L’informatique s’immisce à l’école

Formation L’enseignement de l’informatique chez les plus jeunes commence à prendre forme outre-Sarine. La Suisse romande en retrait.

Laisser les enfants se frotter de manière ludique à la programmation et aux algorithmes dès le plus jeune âge: c’est ce que demande le groupement «Informatik macht Schule». Avec l’introduction de la branche «Médias et informatique», le nouveau plan d’études alémanique va dans cette direction. En Suisse romande, la réflexion est en cours.

 Au travers de cette nouvelle branche, les élèves de Suisse alémanique doivent non seulement développer des compétences médiatiques et apprendre à utiliser les outils informatiques usuels, mais également acquérir des connaissances de base en informatique.

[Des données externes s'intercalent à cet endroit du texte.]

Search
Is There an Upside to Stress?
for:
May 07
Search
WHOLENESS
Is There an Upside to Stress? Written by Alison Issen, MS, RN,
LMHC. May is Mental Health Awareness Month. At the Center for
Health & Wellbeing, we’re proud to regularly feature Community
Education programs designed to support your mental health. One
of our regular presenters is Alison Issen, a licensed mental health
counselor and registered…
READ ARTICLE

Dans le Plan d’études romand (PER), l’informatique n’est en revanche pas considérée comme une branche.

A la place, «elle s’insère dans l’enseignement des disciplines scolaires selon deux axes d’importance équivalente: l’utilisation efficace des outils bureautiques et usuels et la prévention des risques et des usages malsains, en particulier au travers d’Internet et des réseaux sociaux», explique Olivier Maradan, secrétaire général de la Conférence intercantonale de l’instruction publique de la Suisse romande et du Tessin (CIIP).

Il reconnaît que le PER va moins loin que son pendant alémanique au niveau de l’informatique, mais rappelle qu’il est cinq ans plus ancien: «Le PER a été élaboré entre 2000 et 2009 et adopté en 2010. A l’époque, les smartphones n’en étaient qu’à leur début.»

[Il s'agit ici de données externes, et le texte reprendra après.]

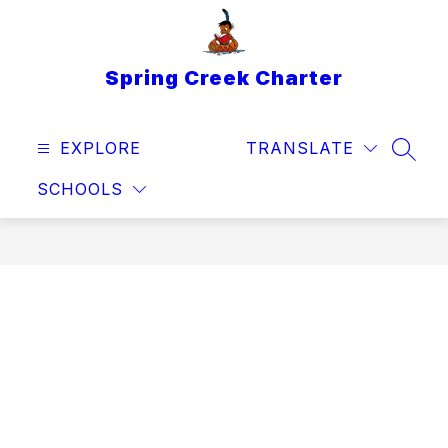
Skip
to
content
Spring Creek Charter
EXPLORE
TRANSLATE
SEAR
SCHOOLS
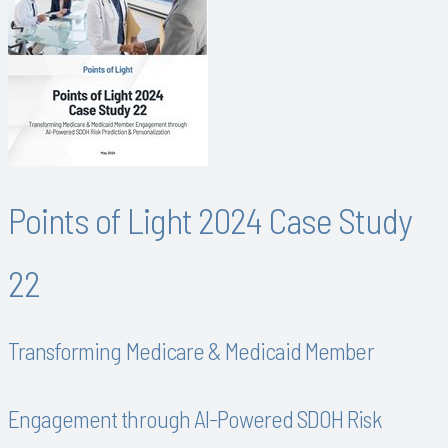
Points of Light 2024 Case Study
22
Transforming Medicare & Medicaid Member
Engagement through AI-Powered SDOH Risk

Afin d’aplanir la différence entre les exigences romandes et alémaniques, une réflexion va être menée durant cette année scolaire. «Il s’agit d’évaluer comment assurer à l’avenir la place concrète de l’informatique dans l’enseignement. Tout est question d’équilibre. Si nous rajoutons quelque chose, il faudra couper ailleurs», précise-t-il.

Labyrinthe, robot et réseau

Comment développer concrètement les capacités informatiques des élèves du primaire? Selon l’informaticien Patrick Burkhalter, membre du groupement «Informatik macht Schule», l’approche ludique est à privilégier. Les enfants peuvent par exemple chercher comment sortir d’un labyrinthe ou se familiariser avec le concept de réseau de tri à l’aide de papiers numérotés et de quelques formes tracées à la craie sur le sol. Plus tard, ils pourraient programmer un robot.

Juraj Hromkovic, professeur de technologies de l’information à l’Ecole polytechnique fédérale de Zurich (EPFZ), souhaite que les enfants puissent bricoler et développer quelque chose eux-mêmes lors des cours d’informatique. «Aujourd’hui, l’école est trop passive», estime le chercheur qui s’engage depuis des années pour la transmission de compétences informatiques aux enfants.

Il souligne par ailleurs l’enthousiasme des enfants pour ce genre de cours. Avec ses assistants, il a dispensé des cours blocs dans plus de 100 écoles primaires. «A chaque fois, nous avions de la peine à envoyer les enfants en pause ou chez eux lorsqu’ils n’avaient pas encore terminé leur projet», indique-t-il.

Il est également persuadé que les cours d’informatique offrent une plus-value qui va au-delà des connaissances techniques transmises. Les enfants apprennent à créer quelque chose de A à Z, ce qui leur procure un sentiment de réussite. «C’est un enrichissement pour toutes les branches et pour leur culture générale», résume le chercheur.

Difficultés concrètes

La présence de l’informatique dans les plans d’études est une chose, son enseignement concret une autre. Le canton de Bâle-Ville a adopté le nouveau plan d’étude alémanique en 2015 déjà. Son département de l’éducation a indiqué à l’ats que les écoles du canton introduiront l’enseignement de l’informatique de manière variable durant la phase de transition de six ans.

Il a aussi souligné que l’infrastructure informatique actuelle est un obstacle, ce que confirme Olivier Maradan: «au sein même de chaque canton, il existe de grandes disparités, car l’équipement informatique et wifi est le plus souvent du ressort des communes».

La formation des enseignants constitue un autre défi. La plate-forme «Informatik macht Schule» avertit que cela ne pourra pas se faire au moyen d’un «cours-éclair». Elle appelle les cantons et les hautes écoles pédagogiques (HEP), qui sont responsables de la formation des enseignants, à collaborer pour fournir du matériel didactique de qualité.

La HEP de Zurich proposera dès août un premier cours de formation continue pour les enseignants de l’école secondaire. Selon Rahel Tschopp, responsable de la formation continue, l’intérêt est vif. Les 530 places disponibles ont trouvé preneur en un clin d’œil.